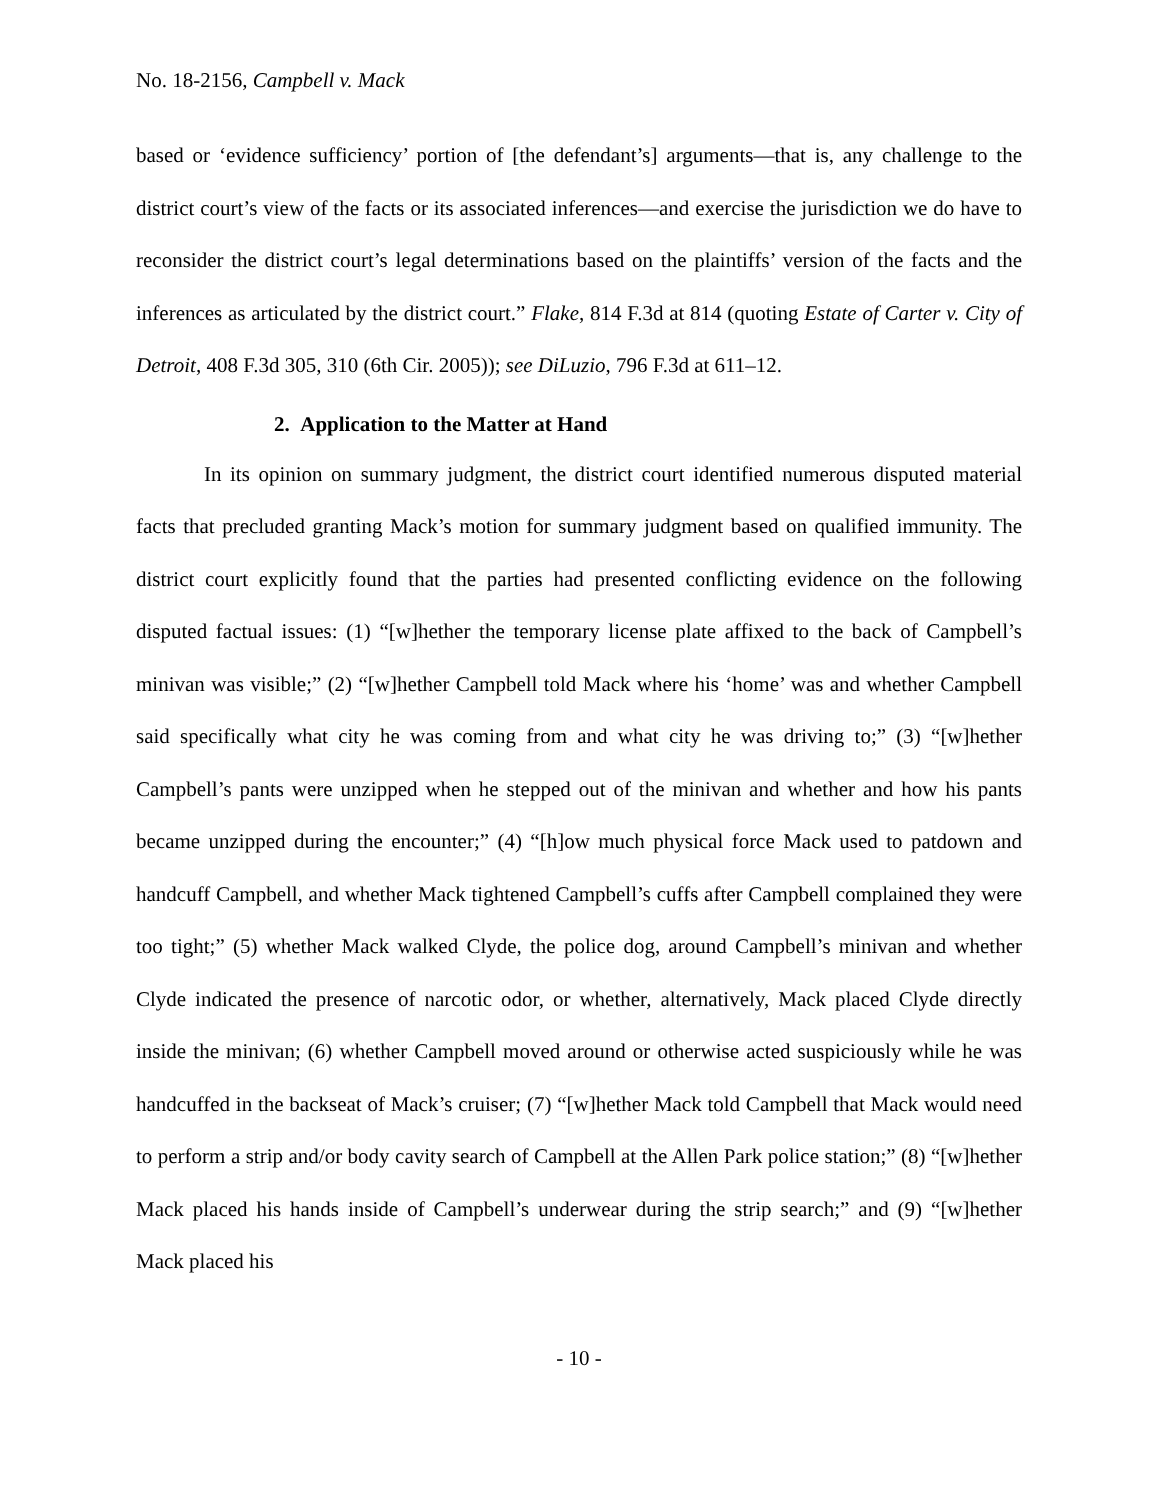No. 18-2156, Campbell v. Mack
based or ‘evidence sufficiency’ portion of [the defendant’s] arguments—that is, any challenge to the district court’s view of the facts or its associated inferences—and exercise the jurisdiction we do have to reconsider the district court’s legal determinations based on the plaintiffs’ version of the facts and the inferences as articulated by the district court.” Flake, 814 F.3d at 814 (quoting Estate of Carter v. City of Detroit, 408 F.3d 305, 310 (6th Cir. 2005)); see DiLuzio, 796 F.3d at 611–12.
2. Application to the Matter at Hand
In its opinion on summary judgment, the district court identified numerous disputed material facts that precluded granting Mack’s motion for summary judgment based on qualified immunity. The district court explicitly found that the parties had presented conflicting evidence on the following disputed factual issues: (1) “[w]hether the temporary license plate affixed to the back of Campbell’s minivan was visible;” (2) “[w]hether Campbell told Mack where his ‘home’ was and whether Campbell said specifically what city he was coming from and what city he was driving to;” (3) “[w]hether Campbell’s pants were unzipped when he stepped out of the minivan and whether and how his pants became unzipped during the encounter;” (4) “[h]ow much physical force Mack used to patdown and handcuff Campbell, and whether Mack tightened Campbell’s cuffs after Campbell complained they were too tight;” (5) whether Mack walked Clyde, the police dog, around Campbell’s minivan and whether Clyde indicated the presence of narcotic odor, or whether, alternatively, Mack placed Clyde directly inside the minivan; (6) whether Campbell moved around or otherwise acted suspiciously while he was handcuffed in the backseat of Mack’s cruiser; (7) “[w]hether Mack told Campbell that Mack would need to perform a strip and/or body cavity search of Campbell at the Allen Park police station;” (8) “[w]hether Mack placed his hands inside of Campbell’s underwear during the strip search;” and (9) “[w]hether Mack placed his
- 10 -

• YOUR OBJECTIVE
The listing should be transcribed in full, exactly, and without its pictures.

• ANSWER SECTION
No. 18-2156, Campbell v. Mack
based or ‘evidence sufficiency’ portion of [the defendant’s] arguments—that is, any challenge to the district court’s view of the facts or its associated inferences—and exercise the jurisdiction we do have to reconsider the district court’s legal determinations based on the plaintiffs’ version of the facts and the inferences as articulated by the district court.” Flake, 814 F.3d at 814 (quoting Estate of Carter v. City of Detroit, 408 F.3d 305, 310 (6th Cir. 2005)); see DiLuzio, 796 F.3d at 611–12.
2. Application to the Matter at Hand
In its opinion on summary judgment, the district court identified numerous disputed material facts that precluded granting Mack’s motion for summary judgment based on qualified immunity. The district court explicitly found that the parties had presented conflicting evidence on the following disputed factual issues: (1) “[w]hether the temporary license plate affixed to the back of Campbell’s minivan was visible;” (2) “[w]hether Campbell told Mack where his ‘home’ was and whether Campbell said specifically what city he was coming from and what city he was driving to;” (3) “[w]hether Campbell’s pants were unzipped when he stepped out of the minivan and whether and how his pants became unzipped during the encounter;” (4) “[h]ow much physical force Mack used to patdown and handcuff Campbell, and whether Mack tightened Campbell’s cuffs after Campbell complained they were too tight;” (5) whether Mack walked Clyde, the police dog, around Campbell’s minivan and whether Clyde indicated the presence of narcotic odor, or whether, alternatively, Mack placed Clyde directly inside the minivan; (6) whether Campbell moved around or otherwise acted suspiciously while he was handcuffed in the backseat of Mack’s cruiser; (7) “[w]hether Mack told Campbell that Mack would need to perform a strip and/or body cavity search of Campbell at the Allen Park police station;” (8) “[w]hether Mack placed his hands inside of Campbell’s underwear during the strip search;” and (9) “[w]hether Mack placed his
- 10 -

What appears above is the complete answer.